A Bit of Fry & Laurie


Stephen and Hugh are having a chat in a setting yet to be decided.

Stephen Interested in politics at all?

Hugh Interested?

Stephen Yes.

Hugh It's my hobby.

Stephen Is it?

Hugh Crikey yes. Politics? Oh yes. Of course it's mostly a weekend thing I'm afraid, but come Sunday, it's down the end of the garden and politics, politics, politics. In answer to your question, yes. I'm a bugger for politics.

Stephen What do you think of Nigel Lawson?

Hugh Nigel ...

Stephen Lawson.

Hugh Lawson, yes. (Long pause) What d'you think of him?

Stephen He's a twerp.

Hugh Oh, thank God for that. I thought he might have been a friend of yours or something. Yes, he's a twerp. What a twerp. Tscch.

Stephen At least you know who he is.

Hugh I don't actually, to be honest.

Stephen You don't?

Hugh Not who he is, no. I've always just thought of him as a twerp. Never bothered to look any deeper than that. It's the shortage of time.

Stephen He's Chancellor of the Exchequer. Just.

Hugh No. Is he? The old bastard. Nigel Lawson, the Chancellor of the Exchequer? What a twerp. Tscch.

Stephen (To camera) Perhaps you can see what we're trying to do here. Hugh is trying to act the part of a man who doesn't know very much about politics. (To Hugh) What do you think of Douglas Hurd?

Hugh Douglas Hurd. Er ... pretty lukewarm about him, to be honest.

Stephen Really?

Hugh Yeah. Bit of a twerp. But ...

Stephen (To camera) Hugh is pretending not to know who Douglas Hurd is.

Hugh ... you know, it takes all sorts to make a world.

Stephen D'you think?

Hugh Oh definitely.

Stephen You don't think that with fewer twerps, you could make a better world?

Hugh Oh you've got to keep the number of twerps down, yes. You can't let them run out of control.

Stephen Tell me something. Did you vote at the last election?

Hugh Oh they haven't banned them as well, have they?

Stephen What?

Hugh Was that the last election? Never going to be any more, ever again? Tscch! And I missed it.

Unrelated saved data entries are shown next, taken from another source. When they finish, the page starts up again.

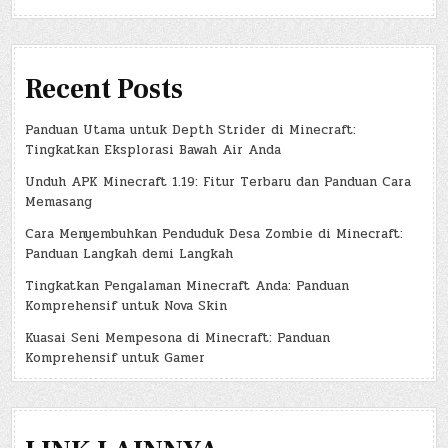
Recent Posts
Panduan Utama untuk Depth Strider di Minecraft:
Tingkatkan Eksplorasi Bawah Air Anda
Unduh APK Minecraft 1.19: Fitur Terbaru dan Panduan Cara
Memasang
Cara Menyembuhkan Penduduk Desa Zombie di Minecraft:
Panduan Langkah demi Langkah
Tingkatkan Pengalaman Minecraft Anda: Panduan
Komprehensif untuk Nova Skin
Kuasai Seni Mempesona di Minecraft: Panduan
Komprehensif untuk Gamer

Stephen (To camera) I suppose what we're trying to say with this sketch is, can democracy really work as long as the people who vote are kept, or keep themselves, in ignorance of political affairs?

Hugh Is that what we're trying to say?

Stephen Yes.

Hugh Blimey.

Stephen Because let's face it, doesn't the constitution of the present government show, more clearly than a thousand pictures ever could, that the people of this country haven't the faintest idea who they're voting for?

Hugh Are we trying to say that as well, with this sketch?

Stephen Oh yes.

Hugh Turning out to be quite an ambitious sketch, then?

Stephen You've got to aim high in my view. So, you don't really know anything about Nigel Lawson or Douglas Hurd?

Hugh No.

Stephen So I think this has gone some way towards proving ...

Hugh Mind you, I don't see why I should.

Stephen Pardon?

Hugh They don't know anything about me. Do they?

Stephen Well ...

Hugh I mean, you say I don't know anything about them, so how can I vote, but I say they don't know anything about me, so how can they vote ... to make laws about me?

Stephen Mmm. That would be quite a good point, if it weren't so pathetic.

Hugh Oh I see. We're not aiming that high, then? We don't want to say too much with this sketch?

Stephen No.

Hugh But there's so much more we could say.

Stephen Perhaps, but I'm afraid that time, the old enemy has beaten us again, and we can only say that the pen of my aunt is bigger than the patio of my uncle.

Hugh Huh. Quite a pen.

Stephen Quite an aunt.

Vox Pop

Stephen On the bottom. Right on the bottom. Saying "Made In Korea". I don't know what made him say that.